Не знаю, сколько я так сижу: минуту или час. Только когда дверь тихо скрипит, я вздрагиваю и тщетно пытаюсь вытереть заплаканные глаза. Теперь еще опозориться перед ним — и все, можно и помереть.
— Ну, что, Кира, ты решил? — голос Антона беззаботен. Вряд ли его мучит совесть из-за того, что он растрепал чужой секрет.
— Ты рассказал ей, — произношу я, поднимая на него взгляд. Он вздрагивает и бледнеет, будто я ударил его. Глаза его темнеют, он нервно запускает ладонь в волосы, приводя их в еще больший беспорядок.
— Кирилл, послушай...
— Только ей или еще кому-то?
— Кирилл! Конечно, никому! — кажется, он переживает. Ходит из угла в угол, будто попавшийся в ловушку хищник. Да, Миронов, ты попался на вранье. Не так я хотел узнать о том, что ты и правда не идеален. — Катя не скажет. Она мой друг! Господи, да она такое обо мне знает!

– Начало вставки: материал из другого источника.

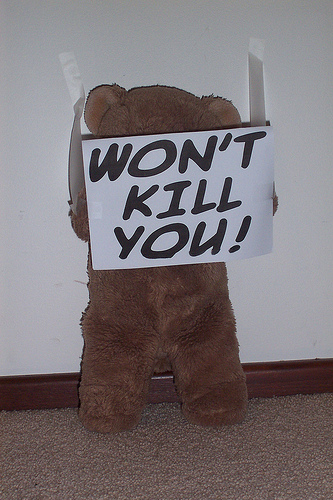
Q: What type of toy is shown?
A: Teddy bear.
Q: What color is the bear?
A: Brown.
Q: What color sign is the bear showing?
A: White.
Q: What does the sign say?
A: Won't Kill You.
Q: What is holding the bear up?
A: Tape.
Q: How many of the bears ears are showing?
A: Two.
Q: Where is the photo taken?
A: A bedroom.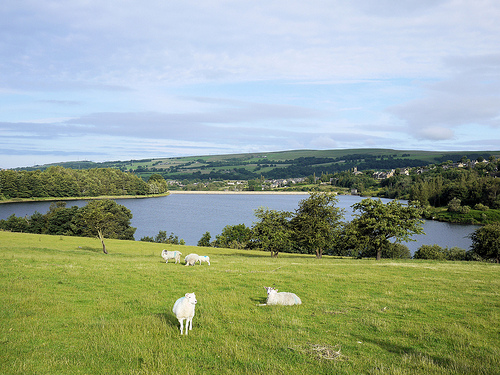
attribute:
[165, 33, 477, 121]
clouds — thin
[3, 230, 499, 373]
grass — short, green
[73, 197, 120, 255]
tree — bent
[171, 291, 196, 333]
lamb — white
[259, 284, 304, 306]
lamb — lying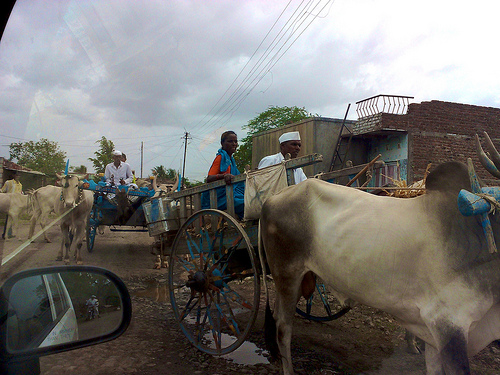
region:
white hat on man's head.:
[278, 129, 303, 142]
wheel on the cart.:
[183, 227, 235, 323]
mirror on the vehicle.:
[23, 264, 123, 346]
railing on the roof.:
[362, 89, 407, 111]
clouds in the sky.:
[92, 32, 178, 73]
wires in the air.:
[263, 15, 297, 79]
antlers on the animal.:
[472, 142, 492, 179]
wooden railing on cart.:
[185, 181, 241, 208]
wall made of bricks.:
[435, 112, 473, 124]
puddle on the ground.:
[232, 346, 262, 360]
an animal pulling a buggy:
[92, 10, 497, 345]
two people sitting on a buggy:
[141, 90, 435, 332]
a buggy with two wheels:
[104, 122, 496, 344]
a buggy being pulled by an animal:
[122, 102, 485, 354]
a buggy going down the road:
[121, 71, 441, 364]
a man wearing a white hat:
[262, 89, 376, 249]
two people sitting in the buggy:
[176, 75, 479, 313]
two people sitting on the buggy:
[166, 73, 491, 280]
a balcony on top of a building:
[314, 45, 475, 161]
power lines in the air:
[114, 52, 421, 184]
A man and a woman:
[178, 119, 330, 258]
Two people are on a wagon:
[195, 115, 315, 235]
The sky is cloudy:
[0, 1, 497, 146]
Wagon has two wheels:
[160, 201, 366, 361]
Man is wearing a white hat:
[268, 123, 311, 150]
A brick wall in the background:
[395, 96, 495, 171]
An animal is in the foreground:
[255, 130, 495, 370]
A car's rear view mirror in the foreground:
[5, 251, 135, 368]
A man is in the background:
[97, 142, 138, 212]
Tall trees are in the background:
[6, 132, 118, 179]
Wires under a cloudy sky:
[141, 2, 373, 94]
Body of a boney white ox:
[255, 131, 496, 371]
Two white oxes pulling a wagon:
[55, 166, 185, 262]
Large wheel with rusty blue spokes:
[161, 201, 261, 358]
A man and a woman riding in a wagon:
[191, 125, 326, 252]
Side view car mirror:
[6, 258, 138, 372]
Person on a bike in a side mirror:
[80, 259, 141, 349]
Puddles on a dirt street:
[108, 254, 282, 371]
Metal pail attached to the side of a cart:
[141, 164, 246, 309]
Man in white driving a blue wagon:
[56, 145, 143, 247]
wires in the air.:
[246, 25, 286, 87]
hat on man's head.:
[280, 130, 299, 139]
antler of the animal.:
[468, 167, 493, 204]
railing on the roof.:
[365, 95, 406, 107]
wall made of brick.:
[409, 115, 466, 131]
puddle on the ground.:
[227, 343, 262, 372]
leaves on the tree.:
[27, 150, 57, 160]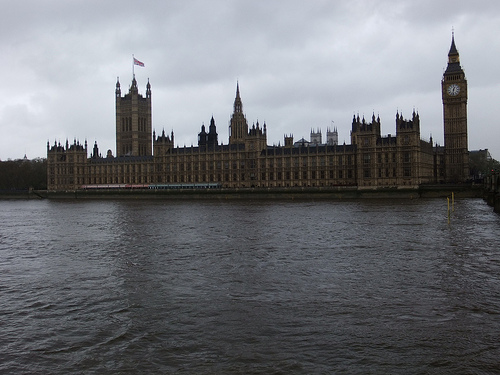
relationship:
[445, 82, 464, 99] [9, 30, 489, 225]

— Но это не о тебе, — с моих губ срывается нервный смешок. Я выгляжу жалко, и мне все равно. — Это моя тайна. И я тебе ее не рассказывал. Ты узнал сам, потому что оказался не в том месте и не в то время. Я никогда не хотел, чтобы ты знал! Никогда!

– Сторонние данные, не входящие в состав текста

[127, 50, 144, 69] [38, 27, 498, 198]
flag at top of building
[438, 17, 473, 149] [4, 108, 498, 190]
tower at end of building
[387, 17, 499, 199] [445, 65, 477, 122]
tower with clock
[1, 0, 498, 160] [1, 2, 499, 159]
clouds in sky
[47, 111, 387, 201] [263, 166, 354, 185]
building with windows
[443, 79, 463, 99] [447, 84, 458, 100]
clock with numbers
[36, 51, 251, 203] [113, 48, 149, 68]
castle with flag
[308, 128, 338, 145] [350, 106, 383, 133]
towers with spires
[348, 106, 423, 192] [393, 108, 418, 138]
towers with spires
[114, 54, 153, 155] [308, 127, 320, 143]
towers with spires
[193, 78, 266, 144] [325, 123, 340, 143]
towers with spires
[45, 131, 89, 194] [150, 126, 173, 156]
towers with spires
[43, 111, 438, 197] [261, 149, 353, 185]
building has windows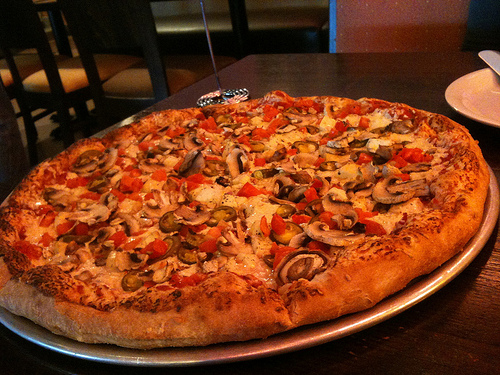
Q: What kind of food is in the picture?
A: Pizza.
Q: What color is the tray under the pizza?
A: Silver.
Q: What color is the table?
A: Brown.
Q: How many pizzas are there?
A: One.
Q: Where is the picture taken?
A: Pizza Restaurant.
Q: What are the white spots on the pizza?
A: Cheese.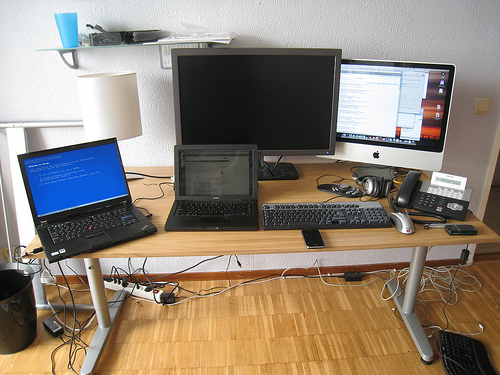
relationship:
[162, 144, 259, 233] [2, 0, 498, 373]
notebook in office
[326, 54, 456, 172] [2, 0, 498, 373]
computer in office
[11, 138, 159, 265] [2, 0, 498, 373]
laptop in office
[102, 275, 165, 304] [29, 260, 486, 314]
power strip has wires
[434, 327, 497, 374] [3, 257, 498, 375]
keyboard on floor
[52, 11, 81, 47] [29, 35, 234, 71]
glass on shelf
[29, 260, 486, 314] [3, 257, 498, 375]
wires on floor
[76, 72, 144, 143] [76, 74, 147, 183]
lampshade on lamp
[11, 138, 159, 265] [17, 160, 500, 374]
laptop on desk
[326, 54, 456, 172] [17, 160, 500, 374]
computer on desk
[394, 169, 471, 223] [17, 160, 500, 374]
phone on desk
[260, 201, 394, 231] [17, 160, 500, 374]
keyboard on desk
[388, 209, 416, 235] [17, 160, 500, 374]
mouse on desk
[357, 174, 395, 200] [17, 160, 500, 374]
headphone on desk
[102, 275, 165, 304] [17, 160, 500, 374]
power strip under desk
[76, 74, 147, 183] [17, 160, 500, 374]
lamp on desk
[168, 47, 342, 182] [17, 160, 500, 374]
monitor on desk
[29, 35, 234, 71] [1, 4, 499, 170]
shelf on wall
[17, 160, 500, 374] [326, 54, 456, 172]
desk has computer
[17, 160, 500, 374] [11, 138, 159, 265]
desk has laptop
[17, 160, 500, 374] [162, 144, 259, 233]
desk has notebook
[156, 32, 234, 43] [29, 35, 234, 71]
paper on shelf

— Просто выслушай меня, пожалуйста, — шепчет он. Интересно, страдание в его глазах — это только отражение моего? Или ему больно из-за того, что он нарушил какой-то из своих моральных принципов?
— Я не хочу. Я иду домой.
Хочется ли мне в тот момент, чтобы он остановил меня? Да. Пока я иду до двери надежда еще теплится в груди — он сейчас обязательно объяснится, логично разложит все по полочкам, и мы вместе посмеемся над моей глупостью. Он скажет, что я неправильно понял и что он никогда не будет говорить о том, что является для меня такой жуткой болью. Ничего не происходит — ровным счетом ничего! Мне кажется, я слышу, как грохочет мое сердце, но это единственный звук, который нарушает напряженную плотную тишину. Возле двери я все же оборачиваюсь — не могу иначе! — вижу, что Антон сидит на кровати, опустив голову на колени. На мгновение мне становится его жаль, но только на мгновение, а потом я выхожу и, пересилив острое желание хлопнуть дверью, тихо закрываю ее. Телефон я оставляю в прихожей.
Воспоминание угасает, и я медленно размыкаю воспаленные веки.
— Только вы с мамой у меня остались, — шепчу я, уложив Мэри у себя под боком. Она не против, ей не впервые впитывать мои слезы. Она не осудит, не засмеется, не предаст. Правда и утешить она не может.